A profit sharing plan uses a 6-year graded schedule for it's employer allocations. The plan has never been top-heavy, but in a couple of years it will very likely become top-heavy.
The adoption agreement has a slot for electing a vesting schedule for top-heavy purposes. That section states for any year the plan is top-heavy, the top-heavy vesting schedule applies to the extent that it is more favorable than the plan's regular vesting schedule.
For some reason, the top-heavy vesting schedule is a 5-year graded (0,20,40,60,80,100) - one year quicker than the 6-year schedule. The employer would like the 6-year schedule to be applied when the plan becomes top-heavy.
The document then goes on to say that the top-heavy vesting schedule applies to all benefits within the meaning of 411(a)(7) except those already subject to a schedule that vests at least as rapidly as the schedule above. And only for participants with an hour of service after the plan becomes top-heavy.
The plan document spells out some rules for amending the plan's vesting schedule. Since the plan is not top-heavy yet, do those rules for amending the schedule apply to the top-heavy vesting schedule?

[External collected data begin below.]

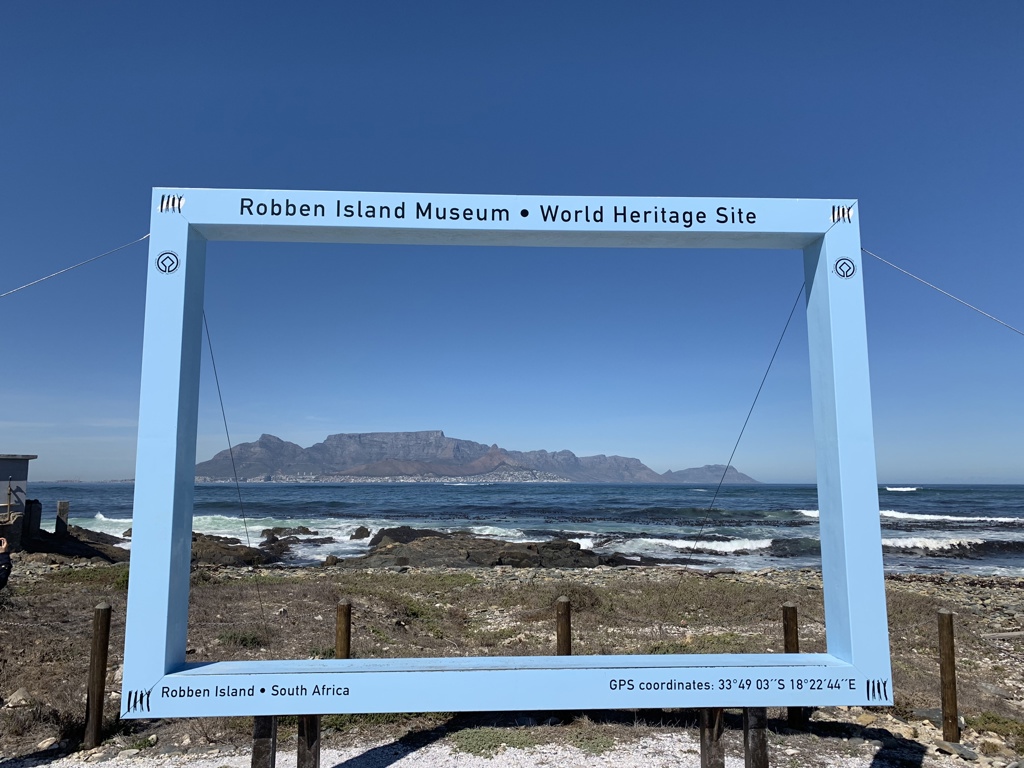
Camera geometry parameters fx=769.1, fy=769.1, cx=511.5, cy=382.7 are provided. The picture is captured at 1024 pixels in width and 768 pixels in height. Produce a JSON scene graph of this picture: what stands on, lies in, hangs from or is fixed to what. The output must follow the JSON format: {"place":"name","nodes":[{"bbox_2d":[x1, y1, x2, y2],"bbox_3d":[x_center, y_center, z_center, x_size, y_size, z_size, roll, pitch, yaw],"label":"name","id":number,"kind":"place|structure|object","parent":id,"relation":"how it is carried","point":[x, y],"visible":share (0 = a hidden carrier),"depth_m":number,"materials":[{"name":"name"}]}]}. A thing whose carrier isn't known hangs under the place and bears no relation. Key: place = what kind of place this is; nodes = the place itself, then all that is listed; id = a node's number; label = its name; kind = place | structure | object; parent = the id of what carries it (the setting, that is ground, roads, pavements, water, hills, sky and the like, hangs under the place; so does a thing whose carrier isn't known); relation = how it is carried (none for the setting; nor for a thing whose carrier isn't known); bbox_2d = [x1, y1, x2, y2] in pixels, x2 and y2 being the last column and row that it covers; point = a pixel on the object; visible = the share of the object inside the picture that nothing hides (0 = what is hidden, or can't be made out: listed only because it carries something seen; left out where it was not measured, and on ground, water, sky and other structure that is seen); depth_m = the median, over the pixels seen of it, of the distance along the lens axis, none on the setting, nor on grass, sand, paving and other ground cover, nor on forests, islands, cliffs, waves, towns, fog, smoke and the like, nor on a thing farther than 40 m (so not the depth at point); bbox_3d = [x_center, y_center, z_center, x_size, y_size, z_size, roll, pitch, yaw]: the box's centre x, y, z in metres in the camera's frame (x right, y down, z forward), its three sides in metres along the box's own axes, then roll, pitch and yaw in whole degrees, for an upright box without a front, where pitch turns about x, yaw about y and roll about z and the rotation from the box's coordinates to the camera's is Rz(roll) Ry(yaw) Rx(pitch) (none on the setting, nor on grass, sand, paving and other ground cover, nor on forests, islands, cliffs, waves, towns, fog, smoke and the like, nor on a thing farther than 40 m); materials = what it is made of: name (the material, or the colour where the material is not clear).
{"place":"outdoors","nodes":[
{"label":"outdoors","id":0,"kind":"place"},
{"bbox_2d":[0,453,36,516],"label":"building","id":1,"kind":"structure","parent":0,"point":[9,459],"depth_m":19.31,"materials":[{"name":"grey paint"}]},
{"bbox_2d":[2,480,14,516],"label":"pipe","id":2,"kind":"object","parent":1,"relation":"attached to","point":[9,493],"visible":0.85,"depth_m":17.92,"materials":[{"name":"grey metal"}]},
{"bbox_2d":[24,499,41,539],"bbox_3d":[-11.857,3.527,18.989,0.340,1.276,0.352,0,-7,-2],"label":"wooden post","id":3,"kind":"object","parent":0,"point":[37,517],"visible":0.79,"depth_m":18.90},
{"bbox_2d":[17,726,922,767],"label":"gravel path","id":4,"kind":"structure","parent":0,"point":[543,766],"materials":[{"name":"grey gravel"}]},
{"bbox_2d":[251,714,276,767],"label":"wooden post","id":5,"kind":"object","parent":4,"relation":"on","point":[266,743],"visible":0.69,"depth_m":4.00,"materials":[{"name":"brown wood"}]},
{"bbox_2d":[296,715,319,767],"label":"wooden post","id":6,"kind":"object","parent":4,"relation":"in","point":[310,758],"visible":0.56,"depth_m":4.22,"materials":[{"name":"brown wood"}]},
{"bbox_2d":[450,726,537,756],"bbox_3d":[-0.107,2.461,5.305,0.741,0.129,0.635,0,-7,-2],"label":"grass patch","id":7,"kind":"object","parent":4,"relation":"on","point":[486,738],"visible":0.61,"depth_m":5.25,"materials":[{"name":"green plant"}]},
{"bbox_2d":[700,708,725,767],"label":"wooden post","id":8,"kind":"object","parent":4,"relation":"on","point":[715,747],"visible":0.72,"depth_m":4.26,"materials":[{"name":"brown wood"}]},
{"bbox_2d":[743,707,768,767],"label":"wooden post","id":9,"kind":"object","parent":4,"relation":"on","point":[757,760],"visible":0.7,"depth_m":4.21,"materials":[{"name":"brown wood"}]},
{"bbox_2d":[193,430,755,483],"label":"mountain","id":10,"kind":"structure","parent":0,"point":[259,444],"materials":[{"name":"stone"}]},
{"bbox_2d":[200,467,578,482],"label":"town","id":11,"kind":"object","parent":10,"relation":"on","point":[497,480],"visible":0.55},
{"bbox_2d":[0,0,1023,479],"label":"sky","id":12,"kind":"structure","parent":0,"point":[927,470],"materials":[{"name":"blue"}]},
{"bbox_2d":[1,559,1023,767],"label":"rocky ground","id":13,"kind":"structure","parent":0,"point":[897,584],"materials":[{"name":"brown soil"}]},
{"bbox_2d":[0,535,11,589],"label":"person","id":14,"kind":"object","parent":13,"relation":"on","point":[5,562],"visible":0.97,"depth_m":5.75},
{"bbox_2d":[4,687,32,706],"bbox_3d":[-3.915,2.495,6.076,0.235,0.140,0.236,-4,-8,30],"label":"rock","id":15,"kind":"object","parent":13,"relation":"on","point":[20,698],"visible":0.91,"depth_m":6.02,"materials":[{"name":"stone"}]},
{"bbox_2d":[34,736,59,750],"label":"rock","id":16,"kind":"object","parent":13,"relation":"on","point":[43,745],"visible":0.91,"depth_m":5.26,"materials":[{"name":"stone"}]},
{"bbox_2d":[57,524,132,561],"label":"rock","id":17,"kind":"object","parent":13,"relation":"on","point":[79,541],"visible":0.53,"depth_m":19.64,"materials":[{"name":"stone"}]},
{"bbox_2d":[55,500,69,536],"bbox_3d":[-12.028,3.912,20.546,0.279,1.464,0.288,0,-7,-2],"label":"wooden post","id":18,"kind":"object","parent":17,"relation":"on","point":[58,519],"visible":0.86,"depth_m":20.47,"materials":[{"name":"brown"}]},
{"bbox_2d":[83,603,111,749],"bbox_3d":[-2.855,2.075,5.283,0.118,1.113,0.115,0,-7,-2],"label":"wooden post","id":19,"kind":"object","parent":13,"relation":"in","point":[102,624],"visible":0.98,"depth_m":5.25,"materials":[{"name":"brown wood"}]},
{"bbox_2d":[188,532,274,567],"bbox_3d":[-8.231,4.597,20.469,3.846,1.126,3.347,0,-7,-2],"label":"rock","id":20,"kind":"object","parent":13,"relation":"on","point":[213,549],"visible":0.52,"depth_m":20.00,"materials":[{"name":"brown stone"}]},
{"bbox_2d":[217,629,268,649],"bbox_3d":[-2.922,2.801,8.356,0.677,0.242,0.652,0,-7,-2],"label":"shrub","id":21,"kind":"object","parent":13,"relation":"on","point":[246,637],"visible":0.59,"depth_m":8.28,"materials":[{"name":"green plant"}]},
{"bbox_2d":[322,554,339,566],"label":"rock","id":22,"kind":"object","parent":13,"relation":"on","point":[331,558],"visible":0.94,"depth_m":19.36,"materials":[{"name":"stone"}]},
{"bbox_2d":[335,598,351,658],"bbox_3d":[-1.230,2.069,5.556,0.111,0.960,0.113,0,-7,-2],"label":"wooden post","id":23,"kind":"object","parent":13,"relation":"in","point":[340,614],"visible":0.67,"depth_m":5.55,"materials":[{"name":"brown wood"}]},
{"bbox_2d":[343,527,640,568],"bbox_3d":[-0.747,4.746,21.005,8.550,1.502,5.996,0,-7,-2],"label":"rock outcrop","id":24,"kind":"object","parent":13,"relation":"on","point":[526,556],"visible":0.78,"depth_m":20.20,"materials":[{"name":"brown stone"}]},
{"bbox_2d":[128,194,894,715],"bbox_3d":[0.014,0.403,4.248,4.026,2.917,0.552,0,-7,-2],"label":"frame","id":25,"kind":"object","parent":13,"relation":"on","point":[876,534],"visible":0.95,"depth_m":4.16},
{"bbox_2d":[0,234,148,298],"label":"cable","id":26,"kind":"object","parent":25,"relation":"attached to","point":[71,267],"visible":0.96,"depth_m":5.21,"materials":[{"name":"metal"}]},
{"bbox_2d":[200,309,275,642],"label":"cable","id":27,"kind":"object","parent":25,"relation":"attached to","point":[217,381],"visible":0.87,"depth_m":4.28,"materials":[{"name":"metal"}]},
{"bbox_2d":[658,282,805,613],"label":"cable","id":28,"kind":"object","parent":25,"relation":"attached to","point":[760,388],"visible":0.91,"depth_m":4.52,"materials":[{"name":"metal"}]},
{"bbox_2d":[861,249,1023,337],"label":"cable","id":29,"kind":"object","parent":25,"relation":"attached to","point":[893,265],"visible":0.95,"depth_m":5.35,"materials":[{"name":"metal"}]},
{"bbox_2d":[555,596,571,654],"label":"wooden post","id":30,"kind":"object","parent":13,"relation":"in","point":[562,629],"visible":0.63,"depth_m":5.90,"materials":[{"name":"brown wood"}]},
{"bbox_2d":[557,583,602,610],"bbox_3d":[0.935,3.089,11.030,0.878,0.436,0.881,0,-7,-2],"label":"shrub","id":31,"kind":"object","parent":13,"relation":"on","point":[586,592],"visible":0.63,"depth_m":10.89,"materials":[{"name":"green plant"}]},
{"bbox_2d":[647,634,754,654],"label":"grass patch","id":32,"kind":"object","parent":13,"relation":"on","point":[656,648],"visible":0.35,"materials":[{"name":"green plant"}]},
{"bbox_2d":[781,604,805,725],"bbox_3d":[2.148,2.205,5.863,0.119,1.005,0.119,0,-7,-2],"label":"wooden post","id":33,"kind":"object","parent":13,"relation":"in","point":[785,614],"visible":0.54,"depth_m":5.84,"materials":[{"name":"brown wood"}]},
{"bbox_2d":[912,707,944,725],"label":"rock","id":34,"kind":"object","parent":13,"relation":"on","point":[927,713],"visible":0.55,"depth_m":5.90,"materials":[{"name":"grey stone"}]},
{"bbox_2d":[937,609,959,741],"bbox_3d":[3.150,2.187,5.550,0.113,1.063,0.112,0,-7,-2],"label":"wooden post","id":35,"kind":"object","parent":13,"relation":"in","point":[948,652],"visible":0.99,"depth_m":5.51,"materials":[{"name":"brown wood"}]},
{"bbox_2d":[933,738,977,759],"bbox_3d":[3.075,2.531,5.311,0.222,0.092,0.269,4,-8,-27],"label":"rock","id":36,"kind":"object","parent":13,"relation":"on","point":[965,751],"visible":0.95,"depth_m":5.26,"materials":[{"name":"grey stone"}]},
{"bbox_2d":[971,712,1023,741],"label":"shrub","id":37,"kind":"object","parent":13,"relation":"on","point":[997,723],"visible":0.65,"depth_m":5.69,"materials":[{"name":"green plant"}]},
{"bbox_2d":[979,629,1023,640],"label":"driftwood","id":38,"kind":"object","parent":13,"relation":"on","point":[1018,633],"visible":0.97,"depth_m":8.99,"materials":[{"name":"wood"}]},
{"bbox_2d":[10,480,1023,575],"label":"sea","id":39,"kind":"structure","parent":0,"point":[902,500],"materials":[{"name":"blue liquid"}]},
{"bbox_2d":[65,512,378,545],"label":"wave","id":40,"kind":"object","parent":39,"relation":"in","point":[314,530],"visible":0.32,"materials":[{"name":"white liquid"}]},
{"bbox_2d":[260,526,319,540],"bbox_3d":[-9.072,6.264,31.130,2.329,0.948,2.125,-4,-8,31],"label":"rock","id":41,"kind":"object","parent":39,"relation":"in","point":[268,530],"visible":0.87,"depth_m":30.89,"materials":[{"name":"stone"}]},
{"bbox_2d":[349,526,370,539],"bbox_3d":[-6.122,6.109,30.933,1.027,0.710,0.995,-4,-8,30],"label":"rock","id":42,"kind":"object","parent":39,"relation":"in","point":[357,532],"visible":0.96,"depth_m":30.76,"materials":[{"name":"grey stone"}]},
{"bbox_2d":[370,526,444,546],"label":"rock","id":43,"kind":"object","parent":39,"relation":"in","point":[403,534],"visible":0.45,"depth_m":25.25,"materials":[{"name":"stone"}]},
{"bbox_2d":[607,535,776,554],"label":"wave","id":44,"kind":"object","parent":39,"relation":"in","point":[730,545],"visible":0.56,"materials":[{"name":"white liquid"}]},
{"bbox_2d":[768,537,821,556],"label":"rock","id":45,"kind":"object","parent":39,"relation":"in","point":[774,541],"visible":0.57,"depth_m":25.68,"materials":[{"name":"stone"}]},
{"bbox_2d":[885,485,919,491],"label":"wave","id":46,"kind":"object","parent":39,"relation":"on","point":[908,489],"visible":0.83,"materials":[{"name":"white liquid"}]},
{"bbox_2d":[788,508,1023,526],"label":"wave","id":47,"kind":"object","parent":39,"relation":"in","point":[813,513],"visible":0.61,"materials":[{"name":"white liquid"}]},
{"bbox_2d":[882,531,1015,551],"label":"wave","id":48,"kind":"object","parent":39,"relation":"in","point":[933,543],"visible":0.45,"materials":[{"name":"white liquid"}]},
{"bbox_2d":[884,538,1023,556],"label":"wave","id":49,"kind":"object","parent":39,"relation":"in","point":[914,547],"visible":0.59,"depth_m":27.33,"materials":[{"name":"stone"}]},
{"bbox_2d":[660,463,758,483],"label":"hill","id":50,"kind":"structure","parent":0,"point":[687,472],"materials":[{"name":"stone"}]}
]}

If they do apply, the plan states employees with 3 years vesting "may elect to have the nonforfeitable percentage computed under the Plan without regard to such amendment." With the plan currently not top-heavy, that election does nothing - they are still on the 6-year schedule. What choice are they making, for example, between schedule A or B: what would be vesting schedule A vs. what is vesting schedule B that they get to elect from?